The original movies were glossy fantasies that seemed to exist in that same 1960’s ring-a-ding-ding fantasyland Steven Spielberg brought us in Catch Me if You Can. They may have seemed instantly irrelevant in the era of Vietnam, the civil rights movement, and the sexual revolution, and yet they were as indispensible and — surprisingly — as inimitable and enduringly appealing as some of that decade’s other cultural touchstones.

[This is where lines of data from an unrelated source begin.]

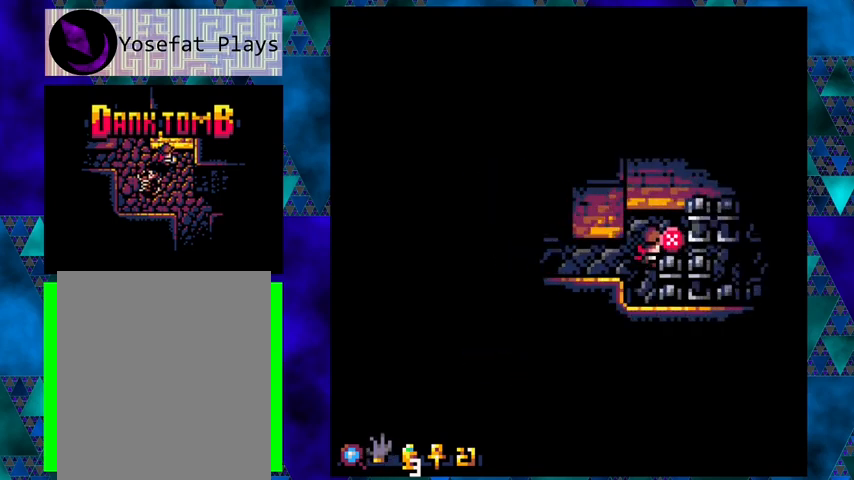
{"buttons": ["DPAD_RIGHT"], "left_stick": "center", "events": [[33, "DPAD_UP", "down"], [133, "DPAD_RIGHT", "down"], [167, "DPAD_UP", "up"]]}
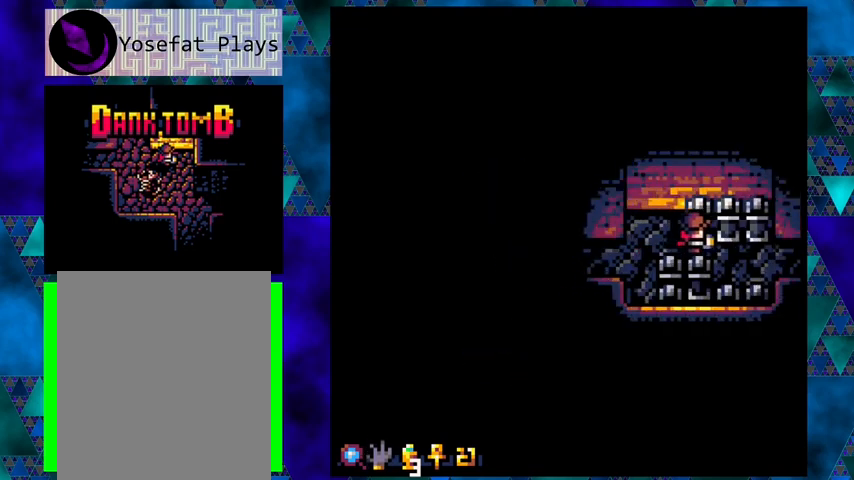
{"buttons": ["DPAD_DOWN"], "left_stick": "center", "events": [[233, "DPAD_DOWN", "down"], [267, "DPAD_RIGHT", "up"]]}
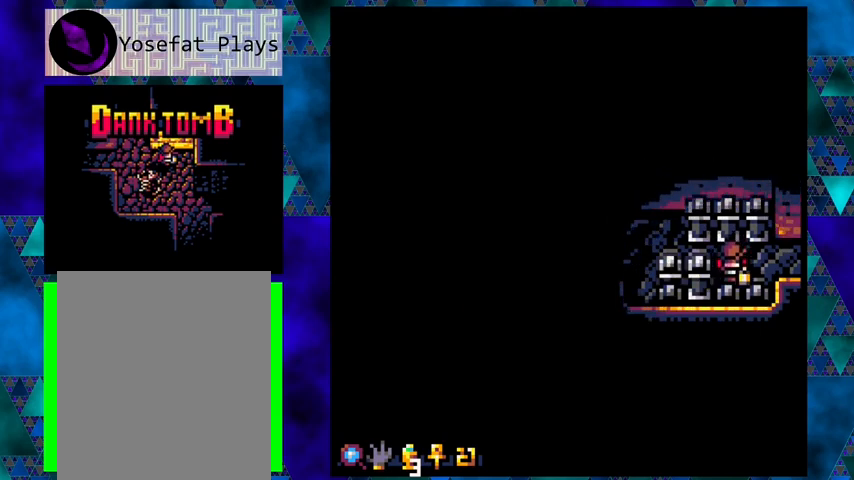
{"buttons": ["DPAD_LEFT"], "left_stick": "center", "events": [[233, "DPAD_LEFT", "down"], [300, "DPAD_DOWN", "up"]]}
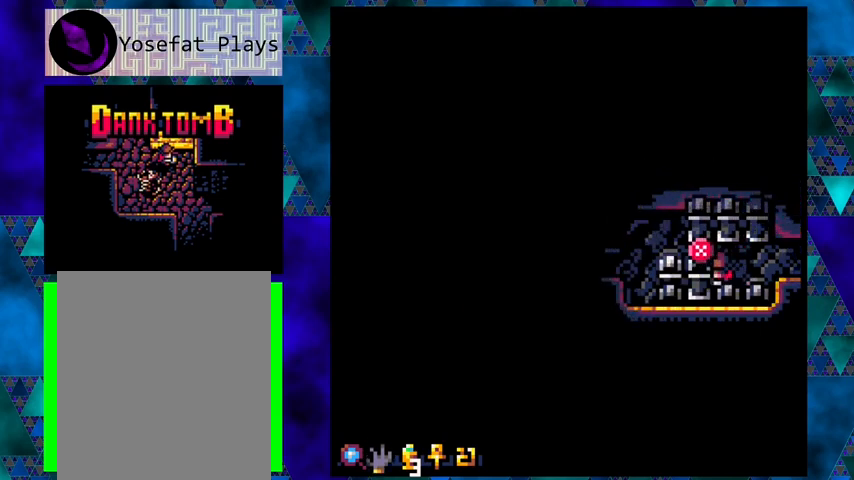
{"buttons": [], "left_stick": "center", "events": [[100, "X", "down"], [167, "DPAD_LEFT", "up"], [233, "X", "up"]]}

We think of them as irretrievably retro and sometimes they were (as, for example, in The Thrill of it All, when Day’s doctor husband is profoundly threatened because she gets a job, which she quits after seeing him deliver a baby, reminding her what a woman’s true purpose is supposed to be). But most often, Day played supremely capable and confident working women, and it was the plot contrivances, not prudishness, that kept her characters from sexual encounters outside of marriage. Those movies also had some genuinely wicked commentary on the same conformist consumer culture that was the trigger for a lot of the political protest. Feminist critics like Molly Haskell now recognize that in their own way, these movies were very much a reflection and a part of the revolutions of the 1960’s.
In this movie, Barbara Novak (Renee Zellwegger) is the author of a book called Down With Love, that tells women to be strong and independent, to find fulfillment in work and to use men for sex but not become emotionally attached. Magazine writer and man-about-town Catcher Block (Ewan McGregor) decides to expose her as a hypcrite by making her fall in love with him. He pretends to be a shy astronaut who does not want to have sex unless he is in love. But Barbara — and Cupid — have a few surprises in store for him.

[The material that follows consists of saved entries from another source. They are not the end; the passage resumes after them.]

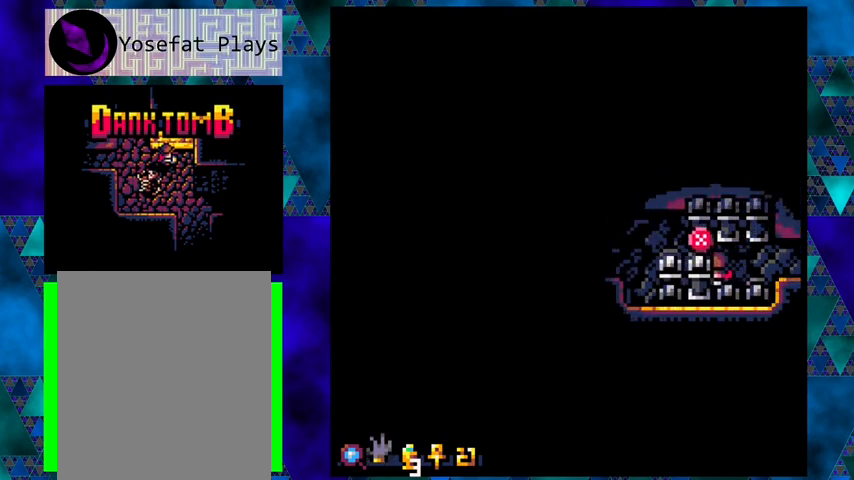
{"buttons": ["DPAD_UP"], "left_stick": "center", "events": [[433, "DPAD_UP", "down"]]}
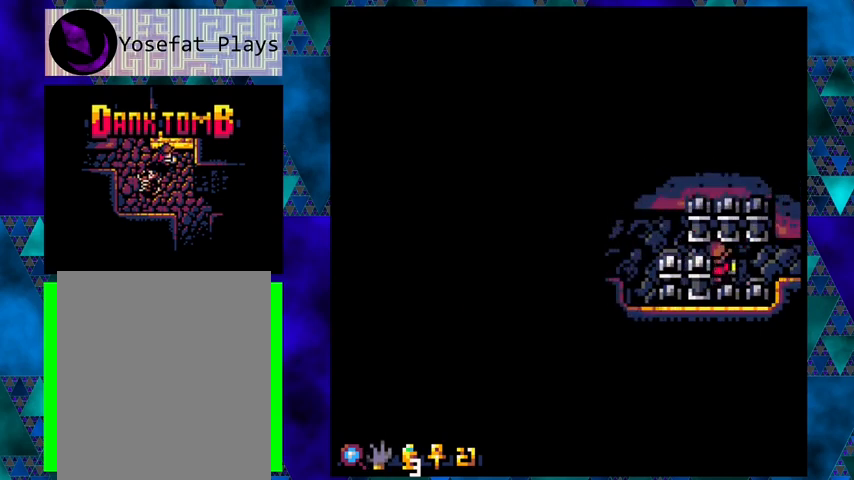
{"buttons": ["DPAD_DOWN"], "left_stick": "center", "events": [[333, "DPAD_UP", "up"], [500, "DPAD_DOWN", "down"]]}
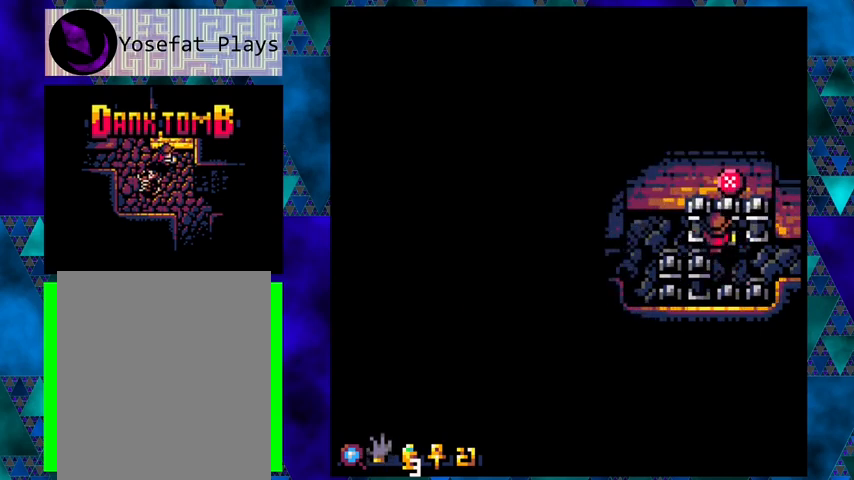
{"buttons": ["DPAD_UP", "DPAD_LEFT"], "left_stick": "center", "events": [[267, "DPAD_DOWN", "up"], [333, "DPAD_LEFT", "down"], [333, "DPAD_UP", "down"]]}
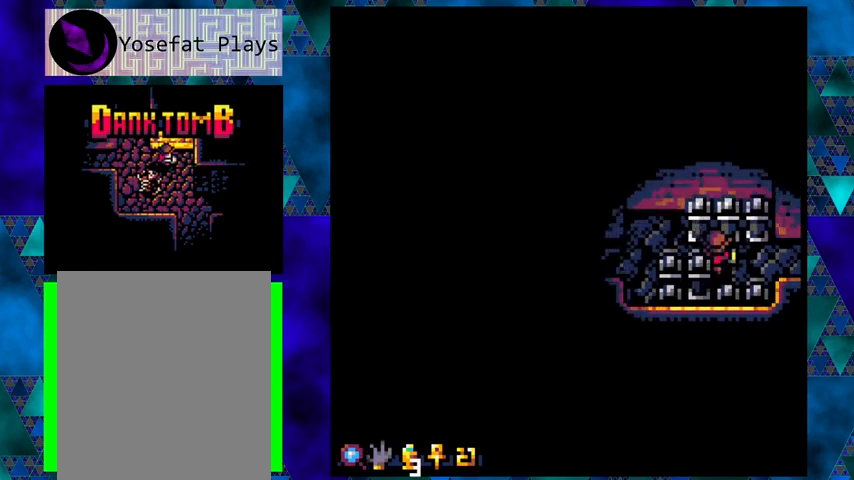
{"buttons": ["DPAD_DOWN"], "left_stick": "center", "events": [[67, "DPAD_UP", "up"], [133, "DPAD_DOWN", "down"], [167, "DPAD_LEFT", "up"]]}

The movie begins by saying that “the time is now — 1962” and the period details are, well, swell, including flip hairdos, Tang, martinis, the twist, “Camelot” and clothes and furniture that are the kickiest! Catch is wearing a dinner jacket when he returns from a luau with the astronauts at Cocoa Beach. When Barbara’s book becomes a worldwide sensation, she receives the ultimate badge of fame — an Alfred E. Newman parody on the cover of Mad Magazine. But the best of the movie’s in-jokes is Tony Randall, who often played Hudson’s best friend, a neurotic rich guy who hopelessly envied Hudson’s confidence and success with the ladies in the original series of movies. In “Down With Love,” that role is exquisitely played by David Hyde Pierce, but Randall appears as the head of the publishing firm, demonstrating his impeccable timing and delivery. Indeed, the supporting players, sets, and costumes are so vivid that they make the main characters seem a little bland.

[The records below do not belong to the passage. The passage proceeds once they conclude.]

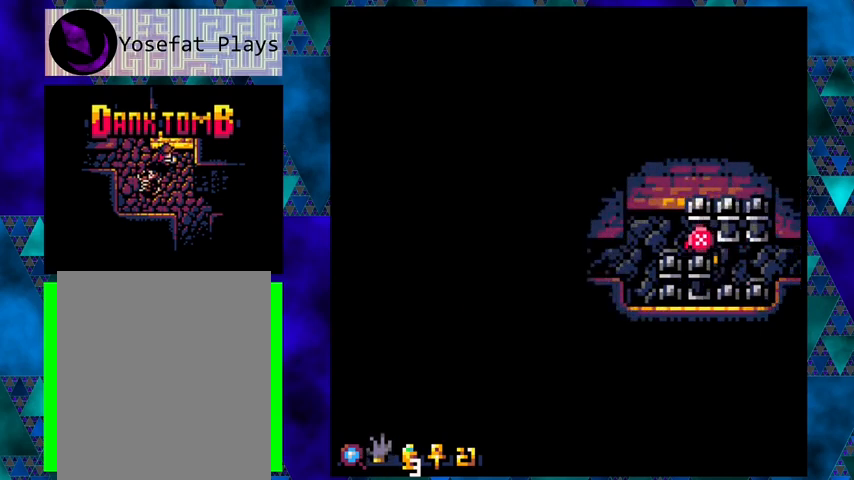
{"buttons": ["DPAD_LEFT"], "left_stick": "center", "events": [[100, "X", "down"], [267, "X", "up"], [467, "DPAD_DOWN", "up"], [467, "DPAD_LEFT", "down"]]}
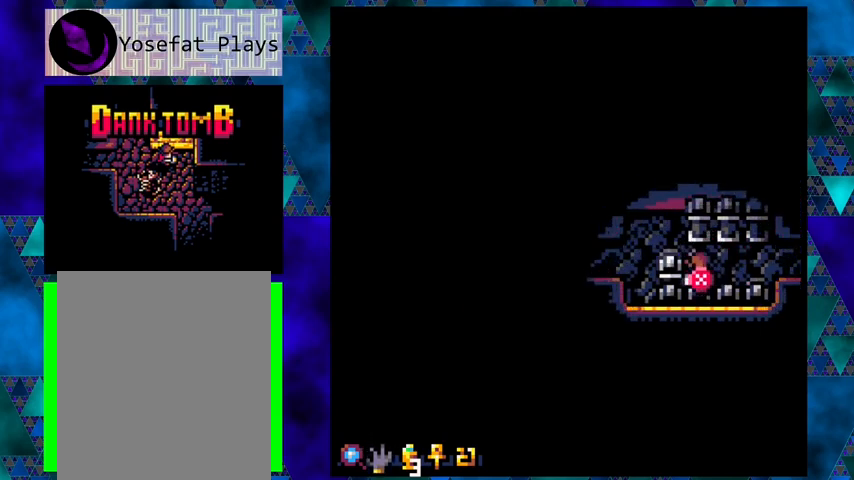
{"buttons": ["X", "DPAD_LEFT"], "left_stick": "center", "events": [[400, "X", "down"]]}
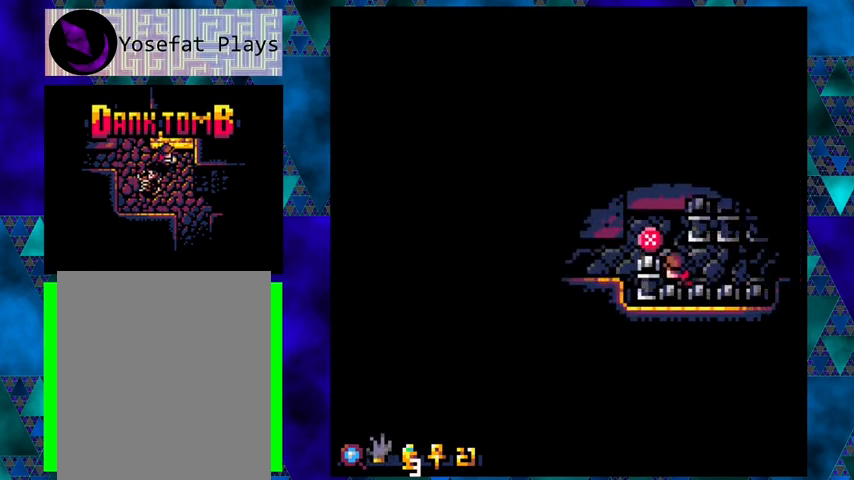
{"buttons": ["DPAD_RIGHT"], "left_stick": "center", "events": [[33, "X", "up"], [200, "DPAD_LEFT", "up"], [400, "DPAD_RIGHT", "down"]]}
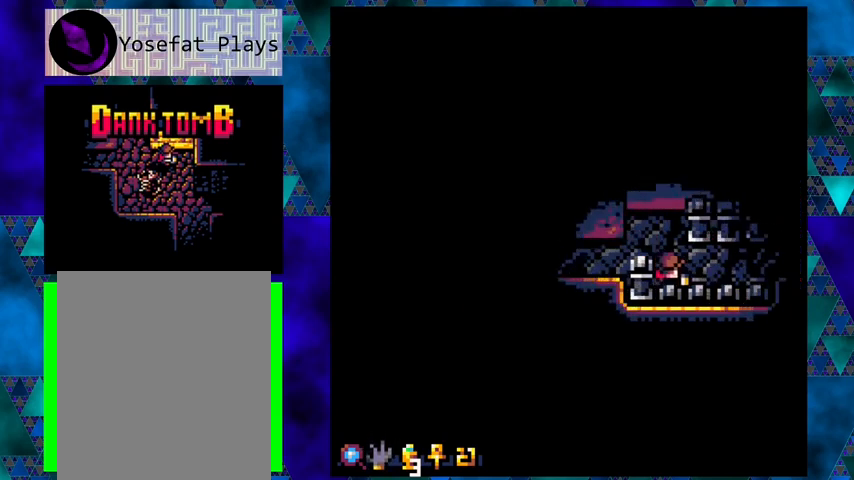
{"buttons": ["DPAD_RIGHT"], "left_stick": "center", "events": []}
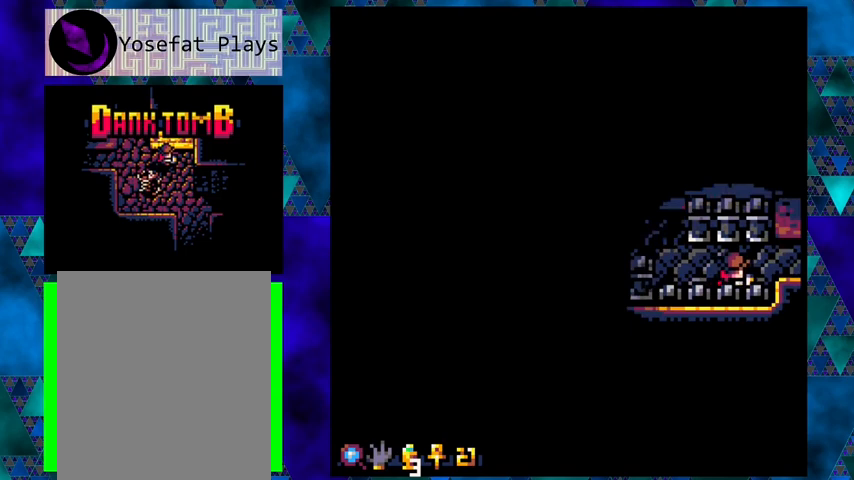
{"buttons": ["DPAD_RIGHT"], "left_stick": "center", "events": [[133, "DPAD_UP", "down"], [267, "DPAD_UP", "up"]]}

Parents should know that this movie has a good deal of sexual innuendo and double entendres, including an extended split-screen sequence that makes it appear that the characters are engaging in a number of sexual acts. There is brief strong language. Characters drink and smoke as evidence of sophistication. Equality of women is a humorous theme of the movie. As in the 1960’s movies it salutes, all characters are white.
Families who see this movie should talk about whether a similar plot could work in a movie set in 2003.
Families who enjoy this movie will enjoy the movies that inspired it, especially Pillow Talk and Lover Come Back (both about a battle of the sexes in which the man pretends to be someone else to romance the woman) with Day and Hudson, The Thrill of it All with Day and Garner, That Touch of Mink with Day and Grant, Sex and the Single Girl (about a woman who writes a book promoting women’s sexual freedom) with Natalie Wood and Tony Curtis, If a Man Answers with then-married Sandra Dee and Bobby Darin, Come September with Hudson and Gina Lollobrigida, and Man’s Favorite Sport with Hudson and Paula Prentiss. They might also enjoy similar themes in earlier movies like Theodora Goes Wild (another story about a woman author of a notorious book) and Take a Letter Darling (man gets a job as secretary to a woman executive). And they might like to see more of the pre-“Odd Couple” Tony Randall in the fantasy The Seven Faces of Dr. Lao and the wild satire Will Success Spoil Rock Hunter?